[Editorial] 100 Days of the Yellow Envelope Act: Strict Judgment Is the Way to Reduce Confusion
- Input
- 2026-06-22 19:45:29
- Updated
- 2026-06-22 19:45:29

The core of the Yellow Envelope Act is the expansion of employer status. If a prime contractor is recognized as an employer, a subcontractor union can bargain directly with it. So far, 1,161 subcontractor unions have requested bargaining with 439 prime contractors. Now that the law has been in effect for only 100 days, those numbers could rise further. If companies already facing difficult business conditions are also forced to shoulder bargaining duties with subcontractor unions, their financial strain will deepen.

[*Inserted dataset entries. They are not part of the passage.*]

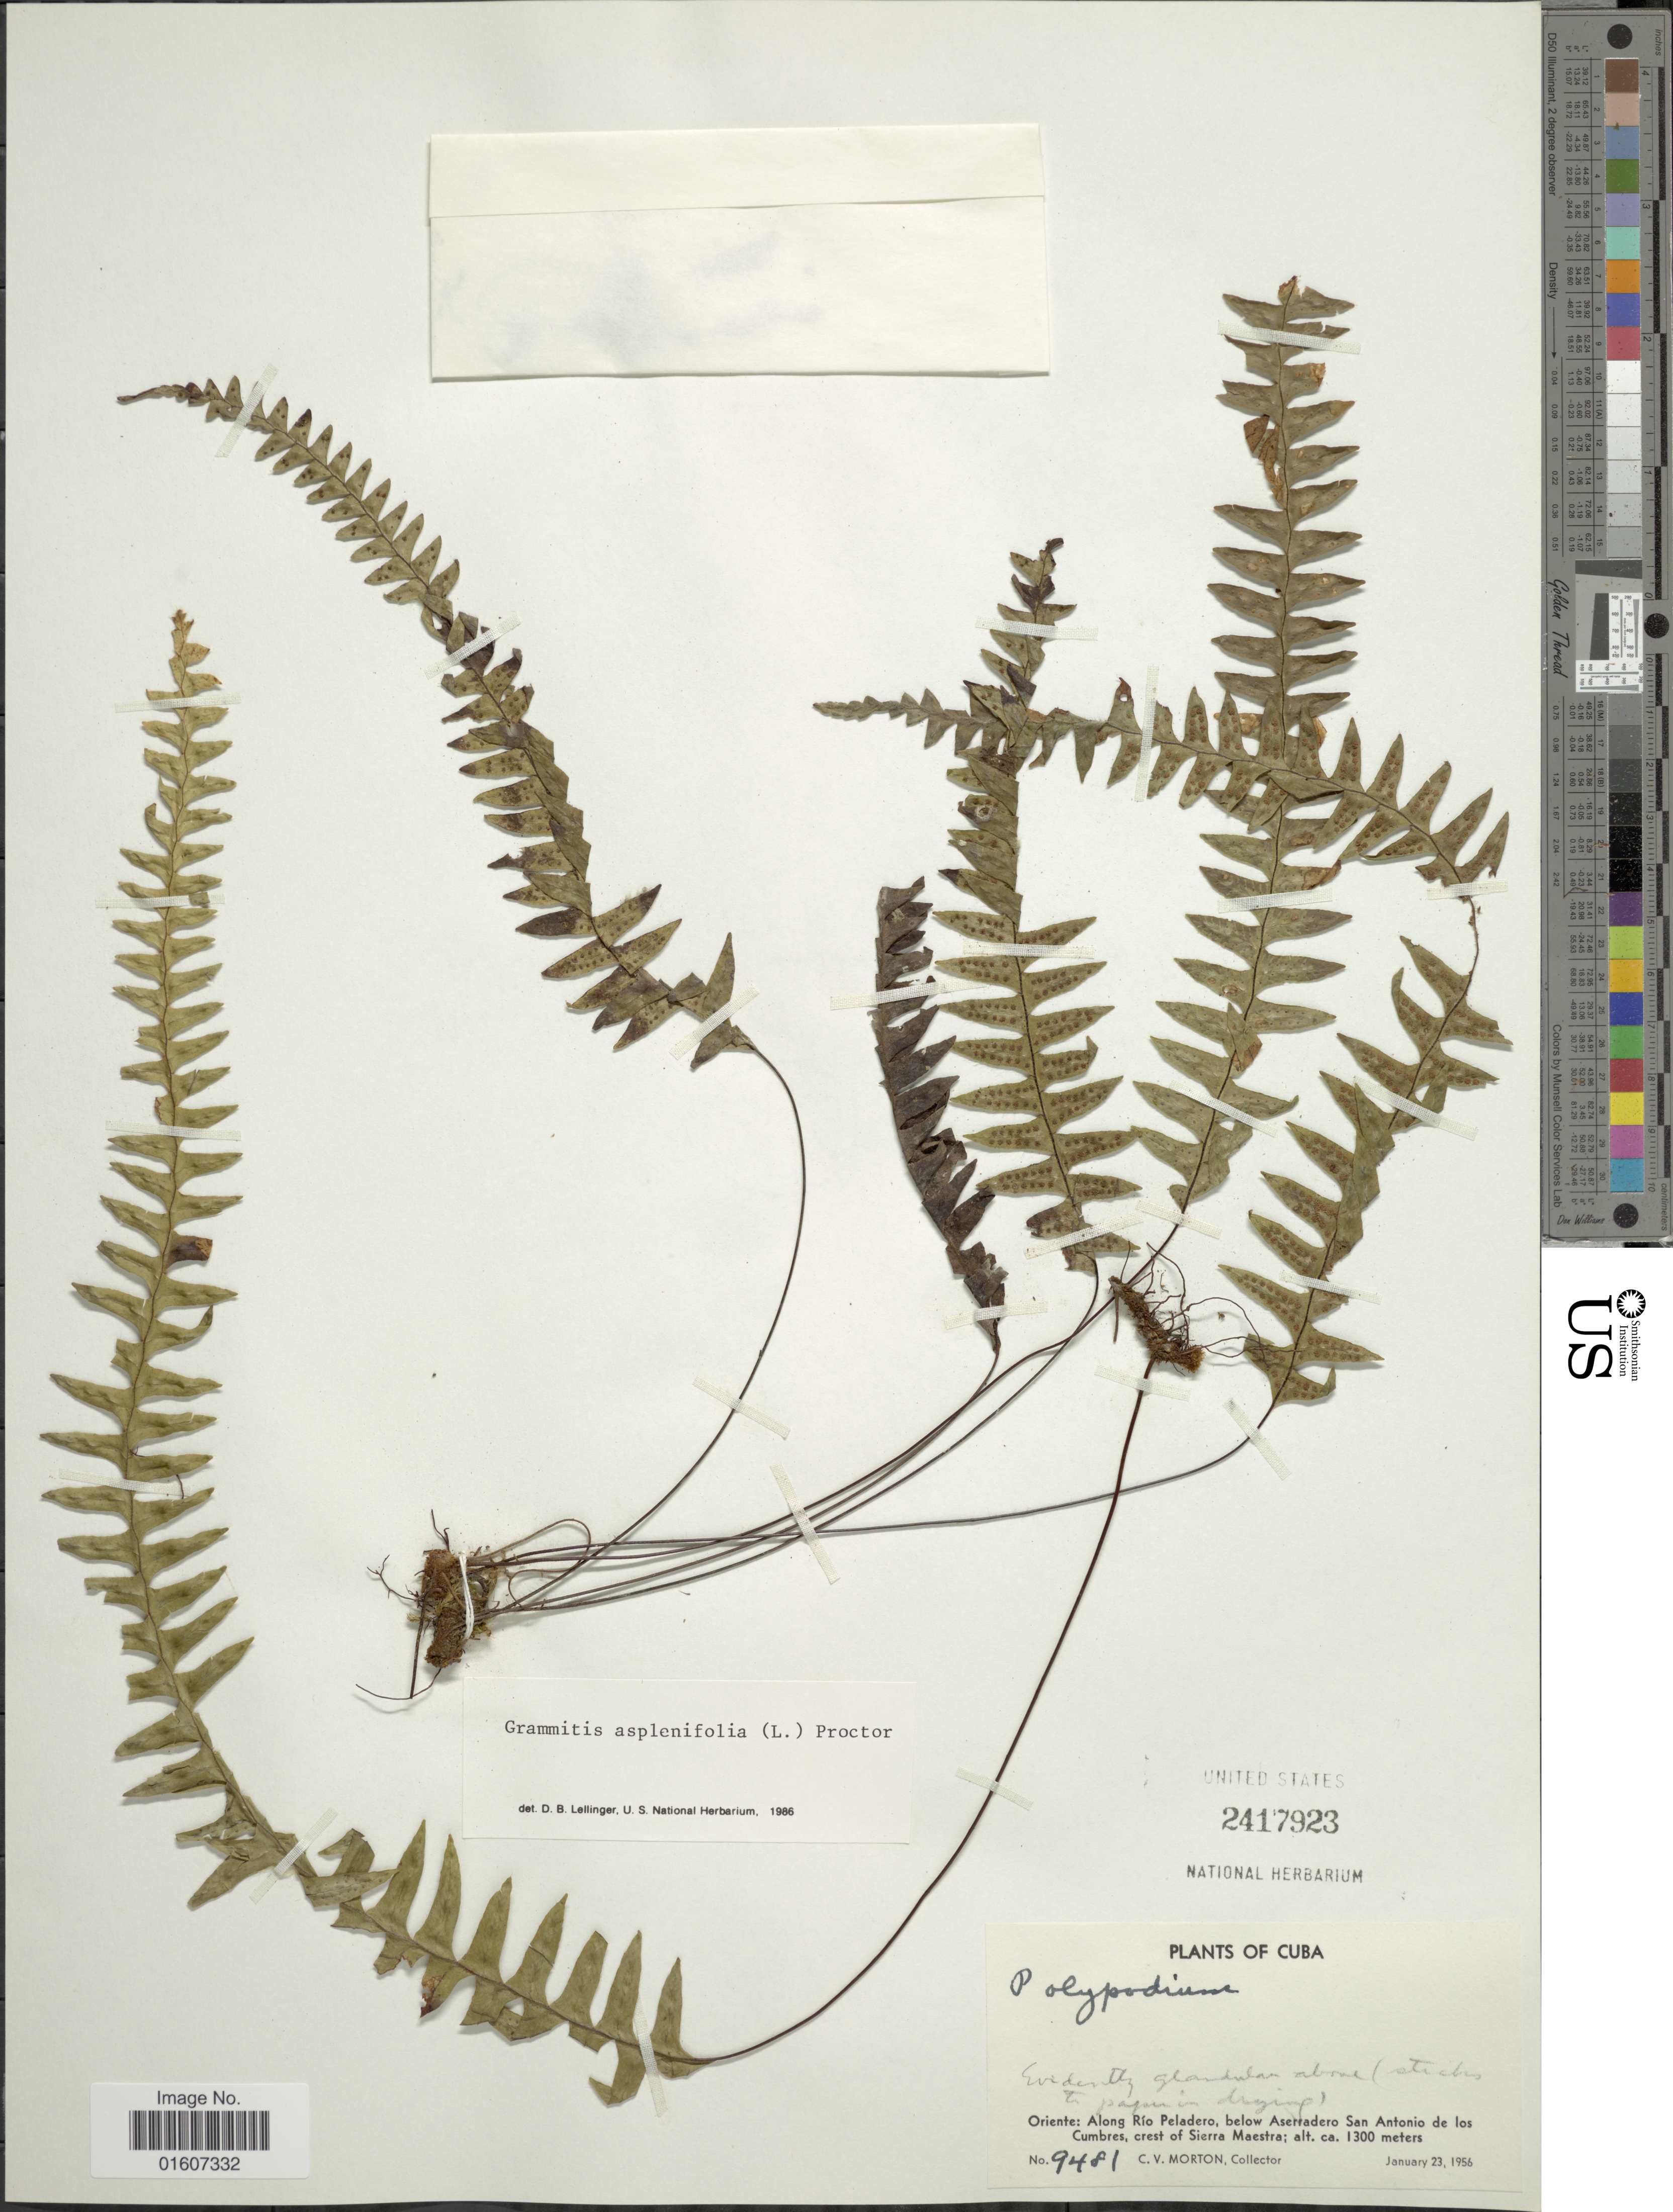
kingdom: Plantae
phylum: Tracheophyta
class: Polypodiopsida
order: Polypodiales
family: Polypodiaceae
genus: Terpsichore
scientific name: Terpsichore asplenifolia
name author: (L.) A.R. Sm.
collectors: C. V. Morton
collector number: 9481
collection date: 1956-01-23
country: Cuba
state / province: Oriente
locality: Along Río Peladero, below Aserradero San Antonio de los Cumbres, crest of Sierra Maestra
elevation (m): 1300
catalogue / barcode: US 2417923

In the course of rehearing cases at the Central Labor Relations Commission, employer status was recognized in 9 of 13 cases. In other words, more cases have been upheld than disputed cases in which employer status was contested. Beyond the numbers, business groups are growing increasingly concerned that bargaining rights are being granted even to support roles unrelated to production.
The commission also ruled that the 'real employer' of cafeteria workers was the prime contractor. On the 15th, it recognized Hanwha Ocean's employer status in a case filed by a partner company handling meal service and laundry work. With this ruling, workers whose jobs have nothing to do with shipbuilding at Hanwha Ocean can also enter bargaining.
The problem is that if the Hanwha Ocean case becomes a precedent, it could spread to other companies as well. Demands to recognize employer status in sectors unrelated to production, such as cleaning, commuter buses, and landscaping, are likely to increase, and more cases will be brought before the commission. If companies or unions reject the commission's decisions, they will have to seek resolution through the courts, which could trigger a flood of lawsuits.
Business leaders are frustrated that MOEL's interpretive guidelines for the Yellow Envelope Act cite factory cafeterias as a representative example of something that does not amount to a prime contractor's structural control, yet the commission has issued a contrary decision. Of course, each company has its own circumstances, but the commission can be seen as leaning toward rulings favorable to subcontractor unions.
Even so, the government's assessment of the first 100 days is positive. It says the feared wave of indiscriminate split bargaining demands has not materialized. Views on the same issue can differ. But this assessment may also be criticized as reflecting the labor side's perspective. The government must stand between companies and unions and maintain balance. It must not become a government biased toward unions.
Now that the Yellow Envelope Act has been implemented, the best outcome would be for labor and management to resolve disputes through voluntary agreement. Issues that cannot be settled that way must be left to the Central Labor Relations Commission and the courts, but the social costs are far from small. MOEL must interpret the purpose of the law accurately and issue clear guidelines, and the commission must follow them to avoid policy contradictions. Now that the law has been in force for 100 days, it is necessary to watch how implementation unfolds. If loopholes in the law are exposed, revisions should be made quickly.
The purpose of the Yellow Envelope Act is mutual growth between labor and management. Its goal is to improve the rights and interests of subcontractor unions that have not been properly protected. However, it is difficult for prime contractors to bargain with and take responsibility for unions that have nothing to do with production. When regulations are ambiguous, applying them narrowly is the way to comply with the law. Overly broad application creates legal problems.